Repeat, word for word, every line from the line holding "1025 858 3.31" through the final line of the entries below. Skip all pictures.

(PROVIDED DATA begins)

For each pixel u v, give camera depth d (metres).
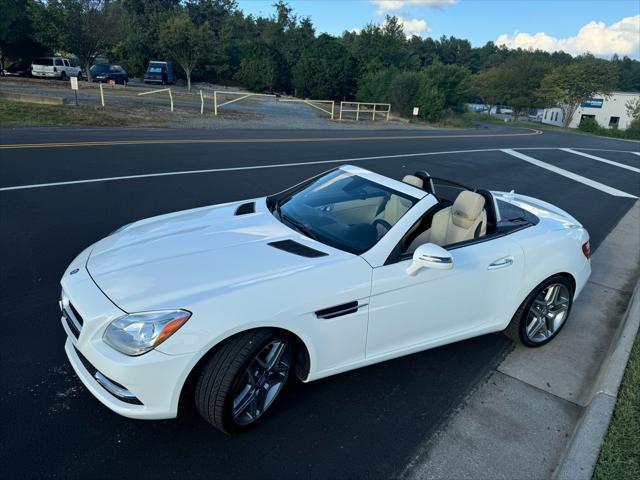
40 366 3.45
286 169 11.32
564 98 64.88
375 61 52.50
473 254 3.72
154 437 2.89
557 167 15.70
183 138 14.88
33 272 4.95
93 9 32.22
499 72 77.31
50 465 2.63
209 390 2.70
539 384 3.79
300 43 62.81
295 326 2.88
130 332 2.59
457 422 3.27
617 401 3.35
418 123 37.41
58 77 33.22
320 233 3.56
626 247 7.47
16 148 10.97
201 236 3.48
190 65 42.34
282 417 3.16
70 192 7.92
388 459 2.89
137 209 7.36
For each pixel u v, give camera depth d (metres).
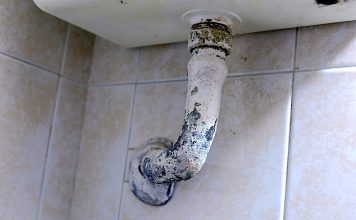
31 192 0.70
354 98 0.56
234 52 0.66
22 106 0.69
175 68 0.71
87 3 0.59
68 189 0.75
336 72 0.58
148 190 0.67
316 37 0.60
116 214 0.71
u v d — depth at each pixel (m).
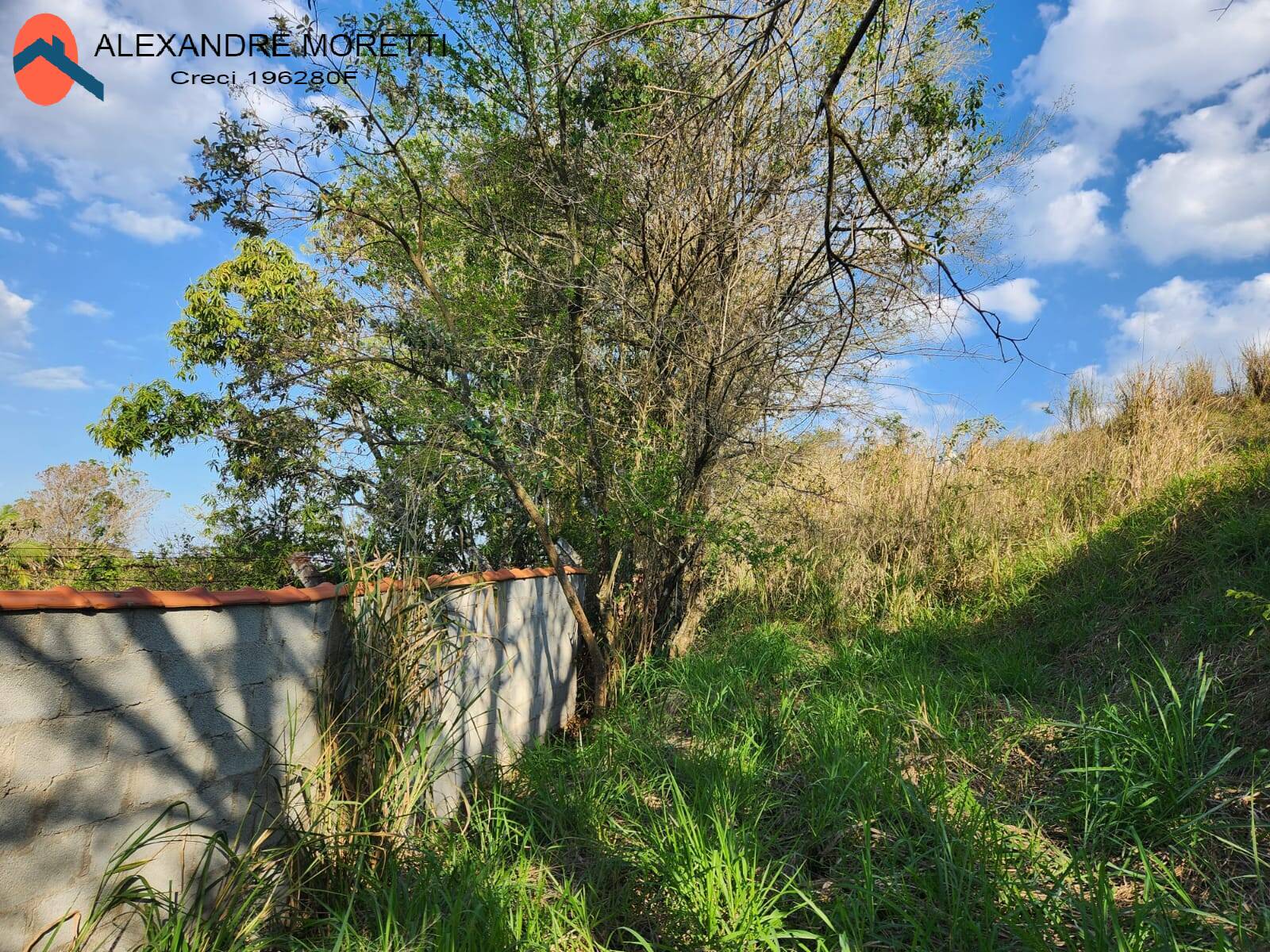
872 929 2.93
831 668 6.84
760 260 6.60
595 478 6.57
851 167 5.95
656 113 5.60
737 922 2.96
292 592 3.37
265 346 8.62
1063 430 11.29
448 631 4.24
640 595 7.07
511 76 6.23
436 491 6.30
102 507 11.38
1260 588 5.37
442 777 4.32
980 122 6.02
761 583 9.12
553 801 4.22
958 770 4.40
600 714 6.32
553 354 6.65
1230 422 10.16
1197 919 2.88
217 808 2.94
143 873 2.63
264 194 5.43
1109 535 7.79
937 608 8.43
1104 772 3.97
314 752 3.49
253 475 9.11
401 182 6.46
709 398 6.27
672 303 6.74
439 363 5.74
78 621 2.43
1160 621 5.92
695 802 4.00
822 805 3.92
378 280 7.73
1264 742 3.99
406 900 3.13
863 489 9.98
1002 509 9.50
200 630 2.89
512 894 3.16
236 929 2.78
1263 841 3.37
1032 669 6.15
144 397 10.25
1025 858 3.31
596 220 6.46
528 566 8.12
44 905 2.29
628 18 5.81
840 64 3.03
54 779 2.34
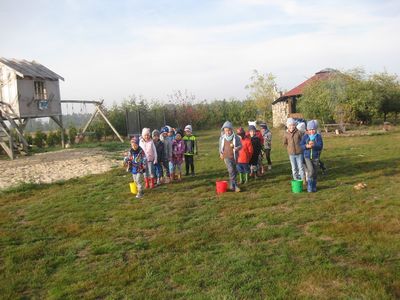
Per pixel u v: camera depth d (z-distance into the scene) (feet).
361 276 15.60
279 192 31.55
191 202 29.60
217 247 19.94
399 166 39.99
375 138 70.69
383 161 43.57
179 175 41.22
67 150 76.69
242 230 22.25
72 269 18.40
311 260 17.47
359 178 35.19
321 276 15.78
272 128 121.60
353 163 43.60
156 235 22.57
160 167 37.45
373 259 17.15
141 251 20.07
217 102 155.12
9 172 49.80
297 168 34.60
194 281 16.19
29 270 18.66
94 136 104.47
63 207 30.45
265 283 15.58
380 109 102.89
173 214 26.68
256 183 35.76
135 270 17.78
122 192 34.65
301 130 37.88
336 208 25.45
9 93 74.33
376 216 23.25
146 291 15.69
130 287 16.16
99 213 28.02
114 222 25.64
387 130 84.64
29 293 16.38
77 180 42.24
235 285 15.65
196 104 144.46
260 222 23.68
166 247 20.43
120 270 17.83
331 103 91.40
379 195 28.43
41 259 19.95
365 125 98.17
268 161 42.93
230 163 32.78
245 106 154.30
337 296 14.25
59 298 15.53
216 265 17.60
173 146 38.55
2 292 16.43
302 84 118.93
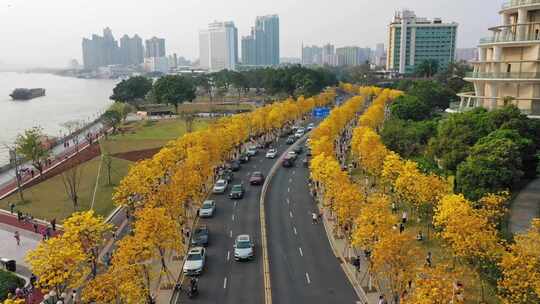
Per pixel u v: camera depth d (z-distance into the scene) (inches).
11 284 1569.9
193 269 1700.3
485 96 3186.5
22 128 6328.7
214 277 1707.7
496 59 3002.0
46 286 1344.7
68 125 5482.3
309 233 2156.7
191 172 2276.1
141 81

(PROVIDED DATA ends)

- **YOUR RESPONSE**
1025 858 3.31
596 220 6.46
528 566 8.12
44 905 2.29
628 18 5.81
840 64 3.03
54 779 2.34
Per pixel u v: camera depth d (z-distance into the scene) (feet).
361 276 15.60
279 192 31.55
191 202 29.60
217 247 19.94
399 166 39.99
375 138 70.69
383 161 43.57
179 175 41.22
67 150 76.69
242 230 22.25
72 269 18.40
311 260 17.47
359 178 35.19
321 276 15.78
272 128 121.60
353 163 43.60
156 235 22.57
160 167 37.45
373 259 17.15
141 251 20.07
217 102 155.12
9 172 49.80
297 168 34.60
194 281 16.19
29 270 18.66
94 136 104.47
63 207 30.45
265 283 15.58
380 109 102.89
173 214 26.68
256 183 35.76
135 270 17.78
122 192 34.65
301 130 37.88
336 208 25.45
9 93 74.33
376 216 23.25
146 291 15.69
130 287 16.16
99 213 28.02
114 222 25.64
387 130 84.64
29 293 16.38
77 180 42.24
235 285 15.65
196 104 144.46
260 222 23.68
166 247 20.43
120 270 17.83
331 103 91.40
379 195 28.43
41 259 19.95
365 125 98.17
268 161 42.93
230 163 32.78
245 106 154.30
337 296 14.25
59 298 15.53
216 265 17.60
173 146 38.55
2 292 16.43
302 84 118.93
Per pixel u v: camera depth d (z-distance into the scene) (inches).
11 284 1569.9
193 269 1700.3
485 96 3186.5
22 128 6328.7
214 277 1707.7
496 59 3002.0
46 286 1344.7
68 125 5482.3
309 233 2156.7
191 172 2276.1
141 81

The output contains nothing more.